Core Modules (for all Engineering disciplines)
- Introduction to Professional Responsibility (via an industry guest speaker for first year students)*
- Codes, Standards, Regulations
- Risk Assessment Models
- Incident Investigation and Reporting*
- Ethics, Public Safety and Professional Responsibility
- Safety Leadership Excellence in Project and Operations Management*
- Incorporating Safety into Engineering Teams and the Design Process*
- Making the Business Case for Safety – Communicating Health and Safety*
- Laboratory Safety*
- Crisis and Emergency Management*
Discipline Specific (for two or more engineering disciplines, preliminary list)
- Nanotechnology Safety
- Advanced Chemical Safety*
- Field Safety Considerations and its Design Implications (Machine Guarding, etc.)*
- Human Factors Design*
- Bio Risk*
* NOTE: These modules are not yet assigned. Universities or colleges interested in developing one of these modules should send an e-mail to firstname.lastname@example.org.
Interested in Writing a Case Study or Teaching Module for Minerva Canada?

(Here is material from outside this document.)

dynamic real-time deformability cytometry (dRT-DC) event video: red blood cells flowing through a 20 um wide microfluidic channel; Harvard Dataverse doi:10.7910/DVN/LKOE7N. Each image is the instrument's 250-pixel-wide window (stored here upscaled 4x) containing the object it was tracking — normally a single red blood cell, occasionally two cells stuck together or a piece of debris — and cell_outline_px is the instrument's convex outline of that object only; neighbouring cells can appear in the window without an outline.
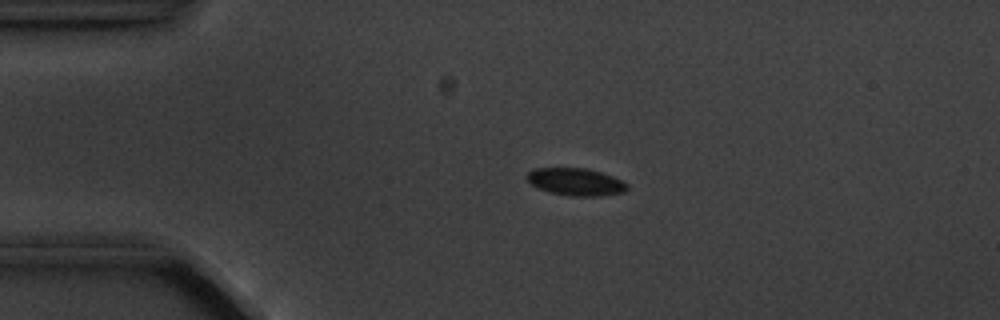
{"species": "common noctule bat (a hibernating species)", "species_latin": "Nyctalus noctula", "temperature_condition": "cold", "stored_images_in_passage": 3, "camera_frame_rate_fps": 3000, "um_per_image_px": 0.085, "animal": {"sex": "male", "body_mass_g": 20.1, "forearm_length_mm": 53.5}, "frame": {"image": 1, "passage_image": 2, "time_ms": 1.0, "image_size_px": [1000, 320], "cell_outline_px": [[628, 188], [624, 192], [604, 196], [568, 196], [548, 192], [532, 184], [524, 176], [528, 172], [536, 168], [588, 168], [612, 176], [628, 184]], "centroid_in_image_um": [48.94, 15.46], "position_along_channel_um": 36.1, "area_um2": 16.07}}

Minerva Safety Management Education encourages and sponsors the research and publication of Case Studies and Teaching Modules, illustrating business effectiveness through Safety, Health, and Environmental (SHE) management. These resources are intended for use as teaching tools, demonstrating that SHE management has positive business outcomes such as improved profitability, reduced incidents and improved labour relations, productivity and quality.
When used in teaching, Case Studies enhance participants’ understanding of the interrelationship of SHE management with the events depicted and with the internal and external forces upon a business. Learning takes place through discussion of opinions within the student group.
Minerva also encourages and sponsors the research, development and publication of new Teaching Modules pertinent for new graduates entering the workplace and where current student teaching material is not readily available .
Check out the Minerva guidelines for Teaching Modules and Case Studies and funding available for university or college professors or graduate students interested in developing a Teaching Module for Minerva Canada.
WorkSmart Campus, Electrical Hazards Teaching Module
Engineering students should get exposed to the fundamentals of health and safety and hazard recognition early in their engineering education. As part of its Teaching Modules initiative, Minerva Canada is recommending that all first year engineering students in Canadian Engineering Schools as well as first year college students complete the WorkSmart Campus e-learning module (or an equivalent of WorkSmart) developed by the Ontario Ministry of Labour, which also has an Electrical Safety, Hazards Recognition e-learning component with it. Click here for full details on WorkSmart Campus and how students can sign up and access the course and a contact person from the Ontario Ministry of Labour for any questions. First year students can complete this online course at their own pace. Professors can integrate WorkSmart Campus as an assignment into an existing first year course, with the test in WorkSmart making up a percentage of the final grade.